PAGE EXTRACT:
[Start]
The court partially granted a motion for class certification
in this case about “property” in Second Life.
People buy and sell virtual items, including virtual land, in-game,
using money (lindens) that can be bought for and exchanged into dollars. Virtual land incurs monthly tier fees,
similar to property taxes, paying for maintenance of the servers. (Linden also takes a commission on
participants’ sales of virtual items in-game.)
Linden does not run out of virtual land; “once Linden sells land to a
participant, it continues to exist in Second Life and is not deleted or removed
from the game.” Plaintiffs were people
who’d participated in Second Life, bought virtual items/land, had their accounts
terminated or suspended by Linden, and weren’t compensated for the value of
what they had.
The question was what “ownership” meant. Plaintiffs argued that Linden and defendant
Rosedale (founder, former CEO, current board member) represented that Second
Life participants would have an actual ownership interest in virtual land and
other items. Defendants argued that they
meant that participants would have copyright in items they created. Plaintiffs alleged that, to attract
participants, Linden “made a calculated business decision to depart from the
industry standard of denying that participants had any rights to virtual items,
land and/or goods” and “globally represented to participants ... that their
ownership rights and intellectual property rights to the virtual items, land
and goods held in the participants' accounts would be preserved and
recognized.” Thus, for several years,
the following statement appeared prominently on the Second Life homepage:
“SECOND LIFE IS AN ONLINE, 3D VIRTUAL WORLD, IMAGINED, CREATED AND OWNED BY ITS
RESIDENTS.”
[End]
PROVIDED DATA:
[Start]
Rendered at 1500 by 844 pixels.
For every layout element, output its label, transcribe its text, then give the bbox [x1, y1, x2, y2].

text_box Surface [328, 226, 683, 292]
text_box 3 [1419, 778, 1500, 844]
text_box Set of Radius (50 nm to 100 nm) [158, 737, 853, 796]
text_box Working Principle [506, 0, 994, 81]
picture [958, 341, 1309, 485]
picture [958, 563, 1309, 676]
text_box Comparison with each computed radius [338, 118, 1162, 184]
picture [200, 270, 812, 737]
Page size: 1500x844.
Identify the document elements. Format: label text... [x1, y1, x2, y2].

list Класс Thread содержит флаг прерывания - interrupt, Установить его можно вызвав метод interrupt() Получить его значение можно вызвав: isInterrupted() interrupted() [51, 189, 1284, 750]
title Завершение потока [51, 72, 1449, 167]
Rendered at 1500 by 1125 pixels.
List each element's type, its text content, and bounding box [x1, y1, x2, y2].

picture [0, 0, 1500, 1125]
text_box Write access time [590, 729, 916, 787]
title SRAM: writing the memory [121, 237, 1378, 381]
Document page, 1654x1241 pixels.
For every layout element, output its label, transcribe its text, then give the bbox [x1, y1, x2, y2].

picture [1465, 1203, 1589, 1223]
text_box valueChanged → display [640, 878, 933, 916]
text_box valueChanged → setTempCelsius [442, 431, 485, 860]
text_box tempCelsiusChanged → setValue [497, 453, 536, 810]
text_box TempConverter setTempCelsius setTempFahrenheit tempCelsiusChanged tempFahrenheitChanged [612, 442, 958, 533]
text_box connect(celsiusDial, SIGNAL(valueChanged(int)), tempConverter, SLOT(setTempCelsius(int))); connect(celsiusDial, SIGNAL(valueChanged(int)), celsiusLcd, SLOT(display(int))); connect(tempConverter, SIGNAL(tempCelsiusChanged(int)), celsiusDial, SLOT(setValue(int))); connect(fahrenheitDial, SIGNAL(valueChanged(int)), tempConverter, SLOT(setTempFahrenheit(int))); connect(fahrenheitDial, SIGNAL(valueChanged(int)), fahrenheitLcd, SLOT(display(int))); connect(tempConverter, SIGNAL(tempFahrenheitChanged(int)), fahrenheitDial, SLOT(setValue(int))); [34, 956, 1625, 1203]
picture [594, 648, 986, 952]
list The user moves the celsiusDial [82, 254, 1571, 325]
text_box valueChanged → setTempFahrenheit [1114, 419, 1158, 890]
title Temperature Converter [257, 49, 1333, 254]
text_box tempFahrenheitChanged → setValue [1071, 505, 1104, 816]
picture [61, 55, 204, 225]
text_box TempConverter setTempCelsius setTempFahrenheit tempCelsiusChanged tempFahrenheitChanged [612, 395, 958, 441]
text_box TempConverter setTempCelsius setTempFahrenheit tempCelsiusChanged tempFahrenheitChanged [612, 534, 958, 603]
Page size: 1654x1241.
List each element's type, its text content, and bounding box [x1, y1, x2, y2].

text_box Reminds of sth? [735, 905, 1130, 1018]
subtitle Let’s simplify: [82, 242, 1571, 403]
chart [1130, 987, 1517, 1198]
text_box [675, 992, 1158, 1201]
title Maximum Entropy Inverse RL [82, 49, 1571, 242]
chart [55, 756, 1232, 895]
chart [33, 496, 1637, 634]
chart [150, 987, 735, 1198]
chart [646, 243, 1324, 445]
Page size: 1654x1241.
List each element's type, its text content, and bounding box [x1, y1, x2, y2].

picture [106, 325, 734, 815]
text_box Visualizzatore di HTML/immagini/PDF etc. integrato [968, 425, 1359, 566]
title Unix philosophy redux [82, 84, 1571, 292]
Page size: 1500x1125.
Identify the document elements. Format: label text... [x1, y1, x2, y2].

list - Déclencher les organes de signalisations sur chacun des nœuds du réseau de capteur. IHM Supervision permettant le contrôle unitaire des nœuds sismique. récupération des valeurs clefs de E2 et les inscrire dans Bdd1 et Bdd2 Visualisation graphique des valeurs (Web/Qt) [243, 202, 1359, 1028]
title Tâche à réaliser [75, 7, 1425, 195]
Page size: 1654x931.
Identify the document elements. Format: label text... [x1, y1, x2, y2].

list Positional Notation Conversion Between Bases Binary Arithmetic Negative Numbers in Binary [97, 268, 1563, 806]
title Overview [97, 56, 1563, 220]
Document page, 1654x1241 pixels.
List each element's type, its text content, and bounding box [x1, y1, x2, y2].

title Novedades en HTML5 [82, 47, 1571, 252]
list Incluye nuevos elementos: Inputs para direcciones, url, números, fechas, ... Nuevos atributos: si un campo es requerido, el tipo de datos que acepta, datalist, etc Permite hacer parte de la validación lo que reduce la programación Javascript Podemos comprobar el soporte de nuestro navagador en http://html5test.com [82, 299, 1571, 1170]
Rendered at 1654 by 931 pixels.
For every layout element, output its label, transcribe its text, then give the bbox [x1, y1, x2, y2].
[End]
TASKS TO COMPLETE:
1. Reproduce the listing verbatim from its first line through the line containing "picture [200, 270, 812, 737]", inclusive.
2. Continue the passage on the Second Life virtual property case from its final sentence.

FINAL RESULTS:
1.
Rendered at 1500 by 844 pixels.
For every layout element, output its label, transcribe its text, then give the bbox [x1, y1, x2, y2].

text_box Surface [328, 226, 683, 292]
text_box 3 [1419, 778, 1500, 844]
text_box Set of Radius (50 nm to 100 nm) [158, 737, 853, 796]
text_box Working Principle [506, 0, 994, 81]
picture [958, 341, 1309, 485]
picture [958, 563, 1309, 676]
text_box Comparison with each computed radius [338, 118, 1162, 184]
picture [200, 270, 812, 737]

2.
However, sometime after 2007, following a dispute with an
individual user regarding Linden's alleged confiscation of virtual property,
Linden changed that statement to “SECOND LIFE IS AN ONLINE, 3D VIRTUAL WORLD, IMAGINED
AND CREATED BY ITS RESIDENTS” and began to strip ownership rights from
users. In 2010, Linden modified its
terms of service, for the first time stating that “[v]irtual land is in-world
space that we license.” Participants
were not allowed to opt out of the new terms; if they didn’t accept, they
couldn’t access their virtual land or items.
The court contrasted “actual ownership rights” in “a piece
of the Second Life world” (what plaintiffs claimed to have) with “copyrights”
(what defendants said they had).
Plaintiffs didn’t claim to own the physical servers, but did claim to
own the “things” and “land” created by the code that ran on the servers, in the
same way that one can own a domain name.
Thus, beyond IP rights, users owned their accounts and could treat them
like property, including selling them and licensing them, whether in the game
or through independent third parties such as eBay. Defendants argued that the only real thing or
property capable of being owned was the copyright, and users had a license to
use Second Life computing resources. If
an account was closed, users still owned copyrights in whatever they created,
and that provided the value proposition distinguishing Second Life from other
games. However, the bits making up a
given copy on Linden’s servers were not themselves a user’s property.
Plaintiffs argued for certification of a main class of
purchasers and sellers of virtual land/items and a subclass of people whose
assets had been taken, frozen, or otherwise rendered unusable by Linden’s
affirmative action (not just by having to agree to the amended ToS). So the main class claims were predicated on
the idea that defendants lured people into participating in Second Life by
making ownership promises, and then later reneged, while the subclass claimed
that defendants unlawfully converted members’ valuable property by closing
their accounts without reimbursement.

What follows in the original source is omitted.